2 Now Moses called all Israel and said to them: "You have seen all that the LORD did before your eyes in the land of Egypt, to Pharaoh and to all his servants and to all his land--3 "the great trials which your eyes have seen,
the signs, and those great wonders. (Deut. 29:2-3 NKJ)
God did perform miracles in the way God desired to perform miracles.
To some of us God is doing things a certain way to address man's will and to educate him to what God wills because at minimum God desires men to willfully love/obey Him. And we know from Scripture that some did that even though not to the perfect degree God desires as He revealed in His perfect Son.
But, since you see God as the primary cause of man's rebellion, why don't you just rest there and stop all the rhetoric? Your election + compatibilism concept is well understood by some of us.
What's interesting here to me is that I could join you in the primary cause analogy if it weren't for the way you see it.
Your primary cause ties to your focus on God's hatred for men and your erroneous view of election that ties to it. Your view is really very simplistic.
When some of us look at primary cause it would be that in giving men signs and wonders God graciously gave them things to accept or reject - He addressed beyond their senses into their will and their hearts - the same as He did in the Garden.
This is similar to how Paul dealt with his later understanding of Law in Rom7 - how Law was revealing a problem inside of himself that God through Law was revealing to men about themselves
The fact is that there is a tension created in Scriptures like these. God revealed Himself in grace > some rejected Him > God withholds some grace > God tells them to repent and keep covenant. God is addressing their will.

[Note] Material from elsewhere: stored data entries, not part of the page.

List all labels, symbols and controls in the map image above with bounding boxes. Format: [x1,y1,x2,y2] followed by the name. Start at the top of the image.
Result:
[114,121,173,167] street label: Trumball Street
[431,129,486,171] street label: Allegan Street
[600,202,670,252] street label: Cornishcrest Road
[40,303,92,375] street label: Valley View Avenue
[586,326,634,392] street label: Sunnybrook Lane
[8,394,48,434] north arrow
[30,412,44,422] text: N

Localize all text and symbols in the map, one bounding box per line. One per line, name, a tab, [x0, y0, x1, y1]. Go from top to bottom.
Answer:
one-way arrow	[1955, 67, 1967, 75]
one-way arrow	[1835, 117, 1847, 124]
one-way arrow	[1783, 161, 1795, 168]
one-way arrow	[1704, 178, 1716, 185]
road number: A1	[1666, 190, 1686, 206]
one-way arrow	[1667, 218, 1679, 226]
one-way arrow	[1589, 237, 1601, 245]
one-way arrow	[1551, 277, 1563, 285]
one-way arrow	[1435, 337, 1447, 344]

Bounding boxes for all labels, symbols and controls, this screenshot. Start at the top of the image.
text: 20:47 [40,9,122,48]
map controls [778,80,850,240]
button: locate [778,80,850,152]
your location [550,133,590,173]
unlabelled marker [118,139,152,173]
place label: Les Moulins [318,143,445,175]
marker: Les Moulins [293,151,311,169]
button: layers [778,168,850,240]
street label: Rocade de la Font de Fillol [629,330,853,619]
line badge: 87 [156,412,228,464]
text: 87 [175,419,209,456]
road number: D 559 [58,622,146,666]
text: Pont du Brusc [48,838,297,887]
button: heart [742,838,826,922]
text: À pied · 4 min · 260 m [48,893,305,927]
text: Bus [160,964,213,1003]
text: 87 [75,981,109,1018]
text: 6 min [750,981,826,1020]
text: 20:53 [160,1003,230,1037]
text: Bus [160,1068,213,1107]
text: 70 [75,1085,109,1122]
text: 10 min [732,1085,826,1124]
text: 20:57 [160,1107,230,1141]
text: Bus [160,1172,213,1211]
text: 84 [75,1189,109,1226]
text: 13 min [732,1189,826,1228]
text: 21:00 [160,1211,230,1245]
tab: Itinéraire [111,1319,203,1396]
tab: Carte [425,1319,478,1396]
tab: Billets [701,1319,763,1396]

The only weak link here is men who choose to reject. Your answer is God chose them to reject. Mine is they chose to reject, and I see God doing many things through history to get men to look deeper into both Him and themselves.
Your simplicity looks right past such things.
The tension is revealed both in very simple context and additionally in wording I've attempted to highlight that actually causes some of us to look even deeper into the context and see a bit more than a simple contrast that the people see but don't see.